WORK REQUIRED
Arrange every line of the records below as a JSON list of strings, with one string per line and blank lines left out.

GIVEN RECORDS
%%

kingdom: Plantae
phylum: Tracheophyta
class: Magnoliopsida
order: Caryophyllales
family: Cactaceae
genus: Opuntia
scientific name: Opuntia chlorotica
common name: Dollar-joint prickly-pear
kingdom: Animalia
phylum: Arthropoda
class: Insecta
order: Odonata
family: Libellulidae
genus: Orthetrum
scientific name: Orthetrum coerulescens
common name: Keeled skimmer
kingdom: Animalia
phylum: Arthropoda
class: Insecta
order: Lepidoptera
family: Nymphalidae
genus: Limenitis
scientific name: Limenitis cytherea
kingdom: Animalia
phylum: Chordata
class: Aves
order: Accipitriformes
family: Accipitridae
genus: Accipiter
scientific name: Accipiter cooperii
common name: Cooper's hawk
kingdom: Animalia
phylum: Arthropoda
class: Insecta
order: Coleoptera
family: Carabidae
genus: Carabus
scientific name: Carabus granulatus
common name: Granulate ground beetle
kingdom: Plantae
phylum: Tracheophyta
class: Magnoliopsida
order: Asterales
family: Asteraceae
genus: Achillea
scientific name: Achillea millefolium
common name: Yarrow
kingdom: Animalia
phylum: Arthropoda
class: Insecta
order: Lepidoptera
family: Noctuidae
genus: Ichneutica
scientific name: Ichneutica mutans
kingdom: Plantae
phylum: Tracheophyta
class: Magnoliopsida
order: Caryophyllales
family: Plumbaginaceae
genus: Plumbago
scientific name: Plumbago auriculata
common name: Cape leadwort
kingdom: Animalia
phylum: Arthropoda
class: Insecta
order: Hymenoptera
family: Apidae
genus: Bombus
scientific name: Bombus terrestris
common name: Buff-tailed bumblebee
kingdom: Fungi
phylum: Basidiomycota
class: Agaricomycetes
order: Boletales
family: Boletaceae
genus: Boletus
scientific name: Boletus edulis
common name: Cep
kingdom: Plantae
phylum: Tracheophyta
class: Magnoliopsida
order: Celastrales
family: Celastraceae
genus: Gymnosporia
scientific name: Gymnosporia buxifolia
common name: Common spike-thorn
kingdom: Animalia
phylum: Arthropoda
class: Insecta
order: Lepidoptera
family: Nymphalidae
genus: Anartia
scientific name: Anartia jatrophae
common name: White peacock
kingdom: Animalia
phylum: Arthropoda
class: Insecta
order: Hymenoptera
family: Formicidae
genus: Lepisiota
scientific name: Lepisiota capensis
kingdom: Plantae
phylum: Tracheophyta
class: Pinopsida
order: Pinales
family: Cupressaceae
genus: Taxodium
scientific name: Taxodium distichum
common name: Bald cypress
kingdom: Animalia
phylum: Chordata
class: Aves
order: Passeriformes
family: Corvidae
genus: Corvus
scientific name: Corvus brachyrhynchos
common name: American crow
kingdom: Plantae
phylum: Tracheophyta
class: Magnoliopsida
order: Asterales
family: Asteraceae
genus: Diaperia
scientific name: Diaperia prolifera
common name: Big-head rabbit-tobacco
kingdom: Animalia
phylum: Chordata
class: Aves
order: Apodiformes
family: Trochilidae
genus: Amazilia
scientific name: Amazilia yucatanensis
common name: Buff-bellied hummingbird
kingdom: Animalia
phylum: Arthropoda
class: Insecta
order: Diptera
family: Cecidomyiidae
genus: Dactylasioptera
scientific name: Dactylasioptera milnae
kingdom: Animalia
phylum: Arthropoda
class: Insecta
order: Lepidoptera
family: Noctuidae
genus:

%%

EXERCISE OUTPUT
[
  "kingdom: Plantae",
  "phylum: Tracheophyta",
  "class: Magnoliopsida",
  "order: Caryophyllales",
  "family: Cactaceae",
  "genus: Opuntia",
  "scientific name: Opuntia chlorotica",
  "common name: Dollar-joint prickly-pear",
  "kingdom: Animalia",
  "phylum: Arthropoda",
  "class: Insecta",
  "order: Odonata",
  "family: Libellulidae",
  "genus: Orthetrum",
  "scientific name: Orthetrum coerulescens",
  "common name: Keeled skimmer",
  "kingdom: Animalia",
  "phylum: Arthropoda",
  "class: Insecta",
  "order: Lepidoptera",
  "family: Nymphalidae",
  "genus: Limenitis",
  "scientific name: Limenitis cytherea",
  "kingdom: Animalia",
  "phylum: Chordata",
  "class: Aves",
  "order: Accipitriformes",
  "family: Accipitridae",
  "genus: Accipiter",
  "scientific name: Accipiter cooperii",
  "common name: Cooper's hawk",
  "kingdom: Animalia",
  "phylum: Arthropoda",
  "class: Insecta",
  "order: Coleoptera",
  "family: Carabidae",
  "genus: Carabus",
  "scientific name: Carabus granulatus",
  "common name: Granulate ground beetle",
  "kingdom: Plantae",
  "phylum: Tracheophyta",
  "class: Magnoliopsida",
  "order: Asterales",
  "family: Asteraceae",
  "genus: Achillea",
  "scientific name: Achillea millefolium",
  "common name: Yarrow",
  "kingdom: Animalia",
  "phylum: Arthropoda",
  "class: Insecta",
  "order: Lepidoptera",
  "family: Noctuidae",
  "genus: Ichneutica",
  "scientific name: Ichneutica mutans",
  "kingdom: Plantae",
  "phylum: Tracheophyta",
  "class: Magnoliopsida",
  "order: Caryophyllales",
  "family: Plumbaginaceae",
  "genus: Plumbago",
  "scientific name: Plumbago auriculata",
  "common name: Cape leadwort",
  "kingdom: Animalia",
  "phylum: Arthropoda",
  "class: Insecta",
  "order: Hymenoptera",
  "family: Apidae",
  "genus: Bombus",
  "scientific name: Bombus terrestris",
  "common name: Buff-tailed bumblebee",
  "kingdom: Fungi",
  "phylum: Basidiomycota",
  "class: Agaricomycetes",
  "order: Boletales",
  "family: Boletaceae",
  "genus: Boletus",
  "scientific name: Boletus edulis",
  "common name: Cep",
  "kingdom: Plantae",
  "phylum: Tracheophyta",
  "class: Magnoliopsida",
  "order: Celastrales",
  "family: Celastraceae",
  "genus: Gymnosporia",
  "scientific name: Gymnosporia buxifolia",
  "common name: Common spike-thorn",
  "kingdom: Animalia",
  "phylum: Arthropoda",
  "class: Insecta",
  "order: Lepidoptera",
  "family: Nymphalidae",
  "genus: Anartia",
  "scientific name: Anartia jatrophae",
  "common name: White peacock",
  "kingdom: Animalia",
  "phylum: Arthropoda",
  "class: Insecta",
  "order: Hymenoptera",
  "family: Formicidae",
  "genus: Lepisiota",
  "scientific name: Lepisiota capensis",
  "kingdom: Plantae",
  "phylum: Tracheophyta",
  "class: Pinopsida",
  "order: Pinales",
  "family: Cupressaceae",
  "genus: Taxodium",
  "scientific name: Taxodium distichum",
  "common name: Bald cypress",
  "kingdom: Animalia",
  "phylum: Chordata",
  "class: Aves",
  "order: Passeriformes",
  "family: Corvidae",
  "genus: Corvus",
  "scientific name: Corvus brachyrhynchos",
  "common name: American crow",
  "kingdom: Plantae",
  "phylum: Tracheophyta",
  "class: Magnoliopsida",
  "order: Asterales",
  "family: Asteraceae",
  "genus: Diaperia",
  "scientific name: Diaperia prolifera",
  "common name: Big-head rabbit-tobacco",
  "kingdom: Animalia",
  "phylum: Chordata",
  "class: Aves",
  "order: Apodiformes",
  "family: Trochilidae",
  "genus: Amazilia",
  "scientific name: Amazilia yucatanensis",
  "common name: Buff-bellied hummingbird",
  "kingdom: Animalia",
  "phylum: Arthropoda",
  "class: Insecta",
  "order: Diptera",
  "family: Cecidomyiidae",
  "genus: Dactylasioptera",
  "scientific name: Dactylasioptera milnae",
  "kingdom: Animalia",
  "phylum: Arthropoda",
  "class: Insecta",
  "order: Lepidoptera",
  "family: Noctuidae",
  "genus:"
]